**Directive**: Render the text of all the entries below as a numbered list, leaving out blank lines and the pictures themselves.

**Material provided**:
------------------------------------

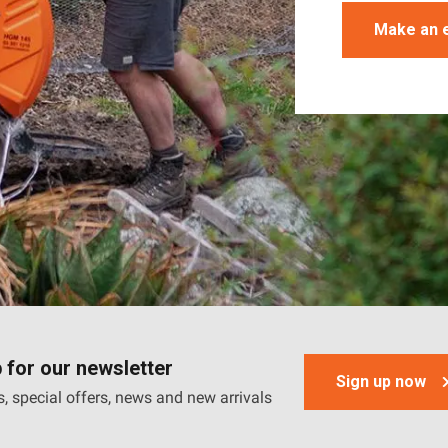
Make an 
 for our newsletter
Sign up now
, special offers, news and new arrivals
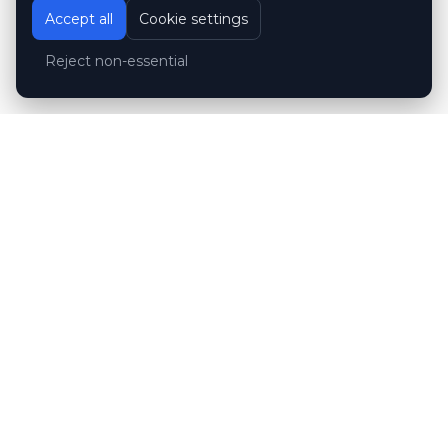
Accept all
Cookie settings
Reject non-essential
Customer reviews
Hubert Wróblewski
H
2024-12-02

------------------------------------

**Result for this exercise**:
1. Make an 
2.  for our newsletter
3. Sign up now
4. , special offers, news and new arrivals
5. Accept all
6. Cookie settings
7. Reject non-essential
8. Customer reviews
9. Hubert Wróblewski
10. H
11. 2024-12-02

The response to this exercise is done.